Selected passage:
== Segment start ==

The bad news -- how the mighty hath fallen. Though retail sales were fairly strong, 800 pound gorilla Wal-Mart reported same-store revenues actually fell for the month of November sending investors whizzing past the octogenarian greeters on their way out the door. The once invincible Wal-Mart dropped 1.17 percent at Thursday's close, which doesn't sound like much, but for a behemoth with more than 4 billion shares outstanding it may cause market participants to wonder if Sam Walton's "Always low prices" credo isn't manifesting itself on shareholder value.

The good news -- the rest of the market staged a mid-week recovery from Monday's scorched earth session and the Dow closed Thursday just slightly off Wednesday's close. Neither the Fed, the Chicago Purchasing Managers Index, nor sleet and snow in the Midwest were going to keep the Dow on the floor. The Dow's line graph has been moving steadily higher since September, but there were at least six significant dips during the fall term and that kind of rollercoaster ride is not for the squeamish.

Some of you may have some highflying students who are making a serious run for the money, but chances are that as we enter the penultimate week of the fall SMG session, many are looking at their investments hoping for a miracle or dreaming of what might have been. That's why now is a great time to have your students discuss risk tolerance.

== Segment end ==

(Data records)
== Segment start ==

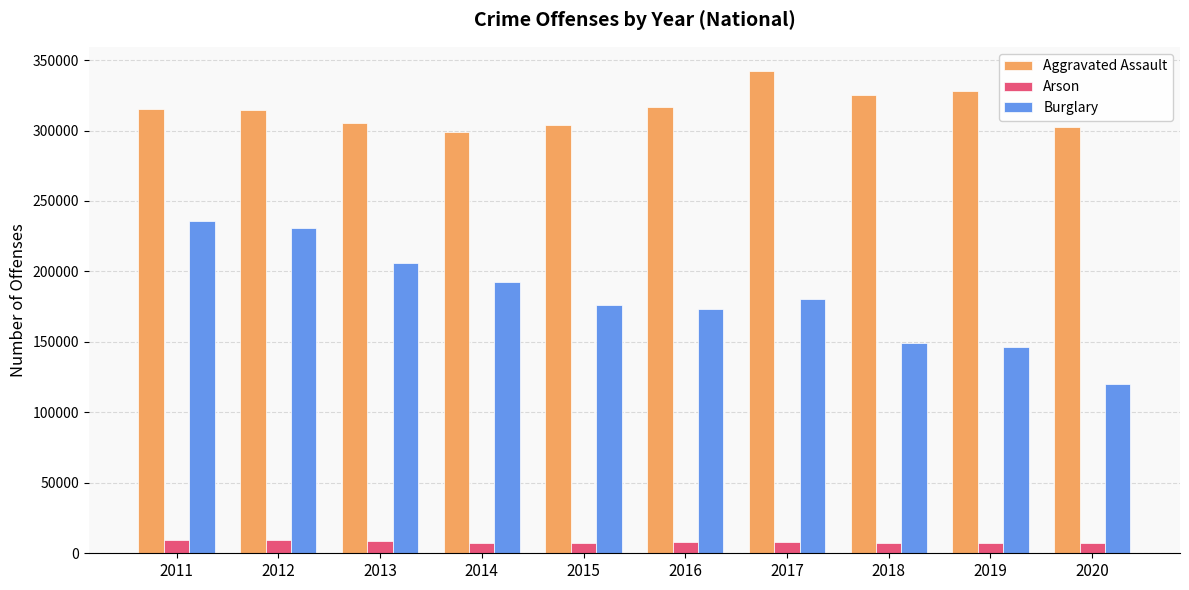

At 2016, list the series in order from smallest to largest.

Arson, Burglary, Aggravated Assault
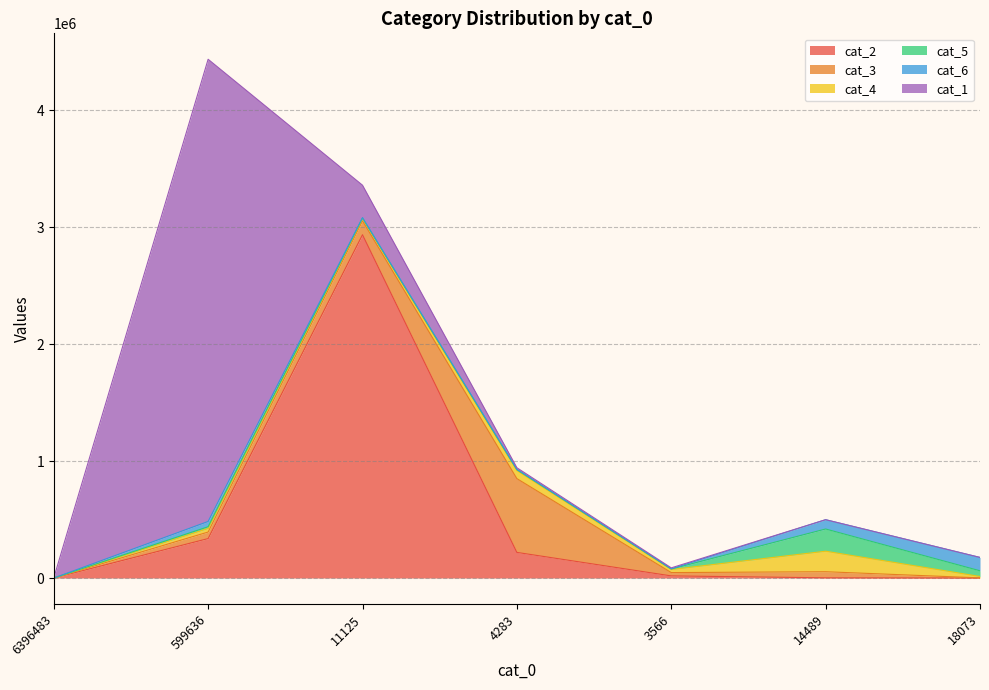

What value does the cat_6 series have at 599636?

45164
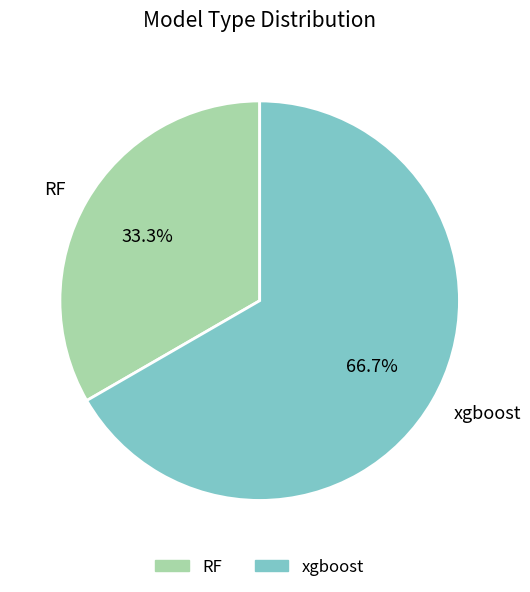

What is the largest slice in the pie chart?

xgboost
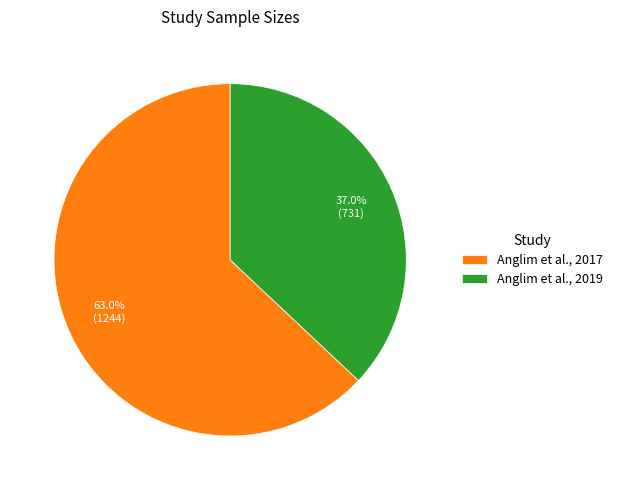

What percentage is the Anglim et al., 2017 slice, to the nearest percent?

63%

== Segment end ==

Problems to solve:
A: According to the market commentary, by what percentage did Wal-Mart drop at Thursday's close?
B: In the data records, edit the entries between the line holding "What value does" and the end of the records, inclusive, so that "slice" becomes "segment" and everything else stays the same. Leave the pictures out of your answer.
The market commentary and the data records have nothing to do with each other.

Exercise answers:
A: 1.17 percent

B:
What value does the cat_6 series have at 599636?

45164

What is the largest segment in the pie chart?

xgboost

What percentage is the Anglim et al., 2017 segment, to the nearest percent?

63%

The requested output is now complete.